Building 64 of these vessels will give the Navy the ability to meet all of its standing deployments as well as being able to deploy standing patrols to places that the Navy has not managed to do since 1967. In particular a squadron of vessels can be deployed to Diego Garcia to operate in the Indian Ocean.
A C3 vessel armed with harpoon, CAMS, torpedo's and a 76mm gun can match a type 23 frigate in fire power and will be sufficient to meet any NATO standing patrols.
Below I have outlined the make up of each ship configuration and the modules it should carry
Type A - Heavy Patrol variant, Fully armed with Harpoon, CAMS, Towed Array, 76mm gun, Torpedo,
Type B - MCM, carrying CAMS, 54mm gun, MCM modules
Type C - Hydro graphic, Carrying hydro graphic sensors, towed array
Type D - EEZ patrol, Carrying 54mm cannon
Type E - Light Patrol Variant- 54mm cannon, CAMS, Disaster relief modules
I will assume a ratio of 1 vessel deployed for every 3 in the fleet. Using forward deployed vessels should allow the Navy to achieve this while also maintaining a number of ships able to deploy in a crisis. The small crew size of just 60 + mission specialists will allow the Navy to crew these vessels with its existing manpower. Four C3's can be crewed with the sailors of just one type 23. The identical lay out of each vessel should allow crews to be rotated. Leaving the vessel at a forward deployed base and simply flying one crew home well another one fly's out. This system of rotation appears to have been very successful with HMS Clyde in the Falklands.
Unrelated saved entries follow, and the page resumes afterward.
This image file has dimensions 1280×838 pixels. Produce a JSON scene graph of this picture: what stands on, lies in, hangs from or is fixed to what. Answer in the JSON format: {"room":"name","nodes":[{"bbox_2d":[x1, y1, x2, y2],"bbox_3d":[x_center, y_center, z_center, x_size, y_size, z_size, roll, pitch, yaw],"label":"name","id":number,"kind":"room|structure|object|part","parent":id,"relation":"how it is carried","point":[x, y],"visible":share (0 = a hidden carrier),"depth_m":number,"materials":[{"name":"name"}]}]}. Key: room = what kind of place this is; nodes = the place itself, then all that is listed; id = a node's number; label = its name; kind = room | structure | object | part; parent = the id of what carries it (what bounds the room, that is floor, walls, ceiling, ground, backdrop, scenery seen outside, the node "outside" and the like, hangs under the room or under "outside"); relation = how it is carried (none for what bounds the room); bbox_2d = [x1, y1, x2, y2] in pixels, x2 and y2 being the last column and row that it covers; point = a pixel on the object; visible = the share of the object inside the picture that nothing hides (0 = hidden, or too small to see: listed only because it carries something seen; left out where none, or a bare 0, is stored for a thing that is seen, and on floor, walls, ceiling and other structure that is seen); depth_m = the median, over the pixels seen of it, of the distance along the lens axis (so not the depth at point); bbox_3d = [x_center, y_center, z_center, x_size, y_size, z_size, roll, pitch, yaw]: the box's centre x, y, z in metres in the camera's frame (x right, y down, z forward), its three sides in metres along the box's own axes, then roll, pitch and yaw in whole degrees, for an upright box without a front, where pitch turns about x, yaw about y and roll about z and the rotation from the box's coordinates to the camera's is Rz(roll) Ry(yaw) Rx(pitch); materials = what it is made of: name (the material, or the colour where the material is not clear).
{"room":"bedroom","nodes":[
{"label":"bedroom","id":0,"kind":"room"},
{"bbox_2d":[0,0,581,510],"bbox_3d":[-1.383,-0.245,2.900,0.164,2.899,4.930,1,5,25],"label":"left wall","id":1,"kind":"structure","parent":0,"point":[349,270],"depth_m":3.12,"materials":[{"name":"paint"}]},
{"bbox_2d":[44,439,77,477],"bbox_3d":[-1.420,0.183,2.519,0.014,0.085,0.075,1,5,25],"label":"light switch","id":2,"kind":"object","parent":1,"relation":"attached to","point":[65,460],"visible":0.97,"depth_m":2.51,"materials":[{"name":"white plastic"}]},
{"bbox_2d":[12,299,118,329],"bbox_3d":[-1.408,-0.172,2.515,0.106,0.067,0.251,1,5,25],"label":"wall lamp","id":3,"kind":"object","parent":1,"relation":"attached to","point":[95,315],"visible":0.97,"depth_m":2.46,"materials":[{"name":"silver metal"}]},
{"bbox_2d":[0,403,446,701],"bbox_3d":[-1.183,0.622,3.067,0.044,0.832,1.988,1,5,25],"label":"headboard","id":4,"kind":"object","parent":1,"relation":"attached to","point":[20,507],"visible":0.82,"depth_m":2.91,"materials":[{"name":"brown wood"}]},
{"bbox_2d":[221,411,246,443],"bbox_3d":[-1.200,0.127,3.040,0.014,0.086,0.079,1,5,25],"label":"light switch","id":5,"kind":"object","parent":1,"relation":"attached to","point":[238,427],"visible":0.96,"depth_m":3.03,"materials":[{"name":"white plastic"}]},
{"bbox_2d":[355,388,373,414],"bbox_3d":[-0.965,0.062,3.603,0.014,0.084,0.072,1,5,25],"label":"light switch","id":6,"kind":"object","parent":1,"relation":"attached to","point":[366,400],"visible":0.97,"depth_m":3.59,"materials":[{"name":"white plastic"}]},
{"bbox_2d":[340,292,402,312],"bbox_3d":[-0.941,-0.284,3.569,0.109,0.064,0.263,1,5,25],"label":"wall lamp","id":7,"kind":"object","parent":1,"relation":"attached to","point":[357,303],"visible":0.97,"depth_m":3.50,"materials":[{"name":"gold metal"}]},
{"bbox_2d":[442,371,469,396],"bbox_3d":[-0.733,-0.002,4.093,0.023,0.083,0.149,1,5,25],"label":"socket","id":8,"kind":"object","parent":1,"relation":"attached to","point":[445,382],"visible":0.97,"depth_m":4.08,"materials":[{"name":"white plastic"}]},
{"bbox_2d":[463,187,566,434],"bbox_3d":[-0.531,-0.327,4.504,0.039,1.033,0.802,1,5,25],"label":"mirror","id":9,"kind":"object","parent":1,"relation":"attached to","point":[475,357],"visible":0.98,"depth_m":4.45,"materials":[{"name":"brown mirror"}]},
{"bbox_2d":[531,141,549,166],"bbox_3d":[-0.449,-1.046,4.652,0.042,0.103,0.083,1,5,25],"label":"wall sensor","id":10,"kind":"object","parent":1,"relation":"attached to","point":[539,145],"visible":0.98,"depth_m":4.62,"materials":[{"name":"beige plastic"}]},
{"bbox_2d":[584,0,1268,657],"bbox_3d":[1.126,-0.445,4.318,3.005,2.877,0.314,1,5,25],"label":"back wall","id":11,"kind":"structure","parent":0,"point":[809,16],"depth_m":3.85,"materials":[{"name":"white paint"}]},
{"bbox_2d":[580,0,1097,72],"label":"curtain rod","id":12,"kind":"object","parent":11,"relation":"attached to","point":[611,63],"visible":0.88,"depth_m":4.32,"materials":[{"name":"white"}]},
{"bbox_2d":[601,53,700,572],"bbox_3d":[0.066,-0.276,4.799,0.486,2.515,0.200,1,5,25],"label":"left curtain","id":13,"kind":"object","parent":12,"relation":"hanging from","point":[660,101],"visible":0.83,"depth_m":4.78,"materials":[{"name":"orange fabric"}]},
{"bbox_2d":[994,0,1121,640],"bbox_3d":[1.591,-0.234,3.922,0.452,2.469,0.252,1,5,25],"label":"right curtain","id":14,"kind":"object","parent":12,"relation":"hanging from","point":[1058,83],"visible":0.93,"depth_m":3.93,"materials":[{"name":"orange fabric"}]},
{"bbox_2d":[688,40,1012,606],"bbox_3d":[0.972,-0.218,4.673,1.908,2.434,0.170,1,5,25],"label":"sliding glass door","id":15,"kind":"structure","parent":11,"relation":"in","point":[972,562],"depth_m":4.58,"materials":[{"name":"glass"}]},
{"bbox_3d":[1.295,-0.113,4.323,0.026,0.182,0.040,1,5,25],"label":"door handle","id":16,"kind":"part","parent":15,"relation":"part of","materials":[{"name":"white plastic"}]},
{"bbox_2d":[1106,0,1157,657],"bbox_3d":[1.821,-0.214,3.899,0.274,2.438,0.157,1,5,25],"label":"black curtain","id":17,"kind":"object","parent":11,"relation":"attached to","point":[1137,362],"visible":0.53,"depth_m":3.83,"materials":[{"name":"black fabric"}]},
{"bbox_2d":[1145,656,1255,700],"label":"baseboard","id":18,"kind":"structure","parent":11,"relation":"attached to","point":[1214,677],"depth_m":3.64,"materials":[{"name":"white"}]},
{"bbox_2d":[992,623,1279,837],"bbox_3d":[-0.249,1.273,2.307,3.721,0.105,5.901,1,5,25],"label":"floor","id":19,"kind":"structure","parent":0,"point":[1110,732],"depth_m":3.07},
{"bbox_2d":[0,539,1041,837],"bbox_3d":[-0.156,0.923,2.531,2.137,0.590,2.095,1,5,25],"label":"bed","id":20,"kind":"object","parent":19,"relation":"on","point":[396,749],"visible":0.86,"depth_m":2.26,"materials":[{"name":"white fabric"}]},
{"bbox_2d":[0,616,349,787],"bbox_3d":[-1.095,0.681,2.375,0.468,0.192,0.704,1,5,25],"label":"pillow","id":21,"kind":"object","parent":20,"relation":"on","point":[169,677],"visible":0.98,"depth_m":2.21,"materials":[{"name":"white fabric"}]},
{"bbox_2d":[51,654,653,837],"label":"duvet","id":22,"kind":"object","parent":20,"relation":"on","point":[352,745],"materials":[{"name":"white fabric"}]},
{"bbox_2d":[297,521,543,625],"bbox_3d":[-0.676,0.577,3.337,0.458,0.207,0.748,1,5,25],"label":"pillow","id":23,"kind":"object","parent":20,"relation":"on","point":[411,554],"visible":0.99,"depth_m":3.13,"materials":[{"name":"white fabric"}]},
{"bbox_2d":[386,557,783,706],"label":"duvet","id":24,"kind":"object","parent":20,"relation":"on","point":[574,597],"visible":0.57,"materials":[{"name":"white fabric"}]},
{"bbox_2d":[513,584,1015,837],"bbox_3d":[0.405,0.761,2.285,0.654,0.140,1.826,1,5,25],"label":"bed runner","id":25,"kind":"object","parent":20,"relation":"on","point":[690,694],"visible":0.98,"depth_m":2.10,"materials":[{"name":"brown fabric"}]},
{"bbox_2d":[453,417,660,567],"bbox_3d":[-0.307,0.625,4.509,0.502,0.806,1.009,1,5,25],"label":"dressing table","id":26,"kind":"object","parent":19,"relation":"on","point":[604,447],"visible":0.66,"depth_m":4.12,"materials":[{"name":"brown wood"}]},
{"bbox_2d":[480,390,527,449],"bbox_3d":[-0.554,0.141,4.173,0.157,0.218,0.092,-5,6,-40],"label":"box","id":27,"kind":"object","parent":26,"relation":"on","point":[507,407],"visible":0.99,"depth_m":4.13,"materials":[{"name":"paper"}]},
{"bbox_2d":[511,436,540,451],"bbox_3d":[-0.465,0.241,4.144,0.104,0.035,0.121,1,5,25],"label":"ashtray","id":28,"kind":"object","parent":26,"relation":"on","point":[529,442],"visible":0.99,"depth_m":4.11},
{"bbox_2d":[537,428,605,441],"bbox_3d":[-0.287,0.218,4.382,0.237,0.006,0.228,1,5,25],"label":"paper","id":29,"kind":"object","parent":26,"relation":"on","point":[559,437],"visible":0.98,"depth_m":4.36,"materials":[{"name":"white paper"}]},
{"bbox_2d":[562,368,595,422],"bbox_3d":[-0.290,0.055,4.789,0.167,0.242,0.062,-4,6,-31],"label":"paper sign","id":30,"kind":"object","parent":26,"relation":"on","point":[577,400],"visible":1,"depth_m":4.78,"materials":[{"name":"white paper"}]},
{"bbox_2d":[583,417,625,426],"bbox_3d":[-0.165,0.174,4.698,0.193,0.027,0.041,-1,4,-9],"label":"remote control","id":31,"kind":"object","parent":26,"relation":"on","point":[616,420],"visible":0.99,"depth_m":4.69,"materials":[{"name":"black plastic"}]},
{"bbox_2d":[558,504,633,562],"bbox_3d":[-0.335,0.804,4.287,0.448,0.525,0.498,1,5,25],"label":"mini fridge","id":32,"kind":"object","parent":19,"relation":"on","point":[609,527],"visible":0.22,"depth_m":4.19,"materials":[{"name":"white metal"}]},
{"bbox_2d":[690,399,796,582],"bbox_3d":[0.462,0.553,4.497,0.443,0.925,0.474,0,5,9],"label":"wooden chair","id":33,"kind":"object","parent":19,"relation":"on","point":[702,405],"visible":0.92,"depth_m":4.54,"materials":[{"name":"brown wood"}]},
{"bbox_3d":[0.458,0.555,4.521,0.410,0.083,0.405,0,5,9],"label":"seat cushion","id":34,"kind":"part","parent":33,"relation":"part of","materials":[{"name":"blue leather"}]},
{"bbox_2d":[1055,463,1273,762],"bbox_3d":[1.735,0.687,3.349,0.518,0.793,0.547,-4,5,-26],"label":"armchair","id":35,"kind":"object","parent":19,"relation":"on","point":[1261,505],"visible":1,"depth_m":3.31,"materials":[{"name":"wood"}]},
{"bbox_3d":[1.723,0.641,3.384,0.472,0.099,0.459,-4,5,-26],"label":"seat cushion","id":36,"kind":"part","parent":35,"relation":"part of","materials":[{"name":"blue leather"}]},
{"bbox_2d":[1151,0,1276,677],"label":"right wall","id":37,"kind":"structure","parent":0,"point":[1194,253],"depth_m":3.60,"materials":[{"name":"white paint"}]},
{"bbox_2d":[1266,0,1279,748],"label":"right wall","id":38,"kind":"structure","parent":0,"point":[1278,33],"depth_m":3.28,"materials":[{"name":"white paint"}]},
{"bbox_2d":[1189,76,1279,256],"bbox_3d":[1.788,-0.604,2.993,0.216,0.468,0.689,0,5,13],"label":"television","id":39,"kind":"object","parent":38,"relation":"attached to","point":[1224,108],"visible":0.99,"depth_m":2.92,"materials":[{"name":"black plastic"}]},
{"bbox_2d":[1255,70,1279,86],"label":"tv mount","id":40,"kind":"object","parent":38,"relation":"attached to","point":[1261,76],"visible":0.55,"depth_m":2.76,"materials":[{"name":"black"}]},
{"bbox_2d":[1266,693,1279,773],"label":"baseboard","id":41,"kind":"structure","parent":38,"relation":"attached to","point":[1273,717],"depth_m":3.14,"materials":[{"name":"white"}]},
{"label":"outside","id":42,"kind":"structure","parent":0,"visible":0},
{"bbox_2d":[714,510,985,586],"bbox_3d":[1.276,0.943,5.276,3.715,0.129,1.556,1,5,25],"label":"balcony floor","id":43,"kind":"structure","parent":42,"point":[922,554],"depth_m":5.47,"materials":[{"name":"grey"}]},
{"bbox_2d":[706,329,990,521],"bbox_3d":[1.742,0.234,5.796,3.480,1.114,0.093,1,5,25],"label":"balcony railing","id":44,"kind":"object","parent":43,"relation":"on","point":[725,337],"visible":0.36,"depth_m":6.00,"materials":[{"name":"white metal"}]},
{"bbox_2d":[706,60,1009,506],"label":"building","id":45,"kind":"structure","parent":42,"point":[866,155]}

In addition to the ships the Navy would maintain a number of C3 bases around the world. These bases would be able to store and load additional modules as well as change the ships armament and sensor fits. These bases would be
Diego Garcia (Indian Ocean)
Port Stanley (South Atlantic)
North Atlantic - 1 type A, 1 type B (NATO deployment)
South Atlantic - 1 type A, 1 type E (Falklands patrol) 1 type C (Ice Patrol)
Mediterranean - 1 type A, 1 type B (NATO deployment)
Caribbean-1 type E
Indian Ocean -2 type A, 1 type B, 1 type E
South China Sea - 1 type A, 1 type B
Fleet Ready Escort - 1 type A
EEZ patrol - 3 type D
Hydro graphic - 2 type C
The navy has the existing manpower under its current force structure to maintain these ships and patrols so no additional staffing costs should be required.
Given the cost of the latest River Class OPV HMS Clyde was put at £50 million including sensors and weapons. I will assume that the Basic C3 without sensors, modules and weapons will come in at £70 million per vessel. This will leave £1.92 Billion to fund the modules, weapons and sensor masts. A total building program taken over 10 years will require only £640 million per year to achieve.
Given the MOD's budget of £37 billion per year this project would only represent 2% of UK military spending. It would allow the Navy to once again take on a a permanent place in the world. Especially in the new power struggles taking place in the Indian Ocean and South China sea enhancing the UK's diplomatic prowess.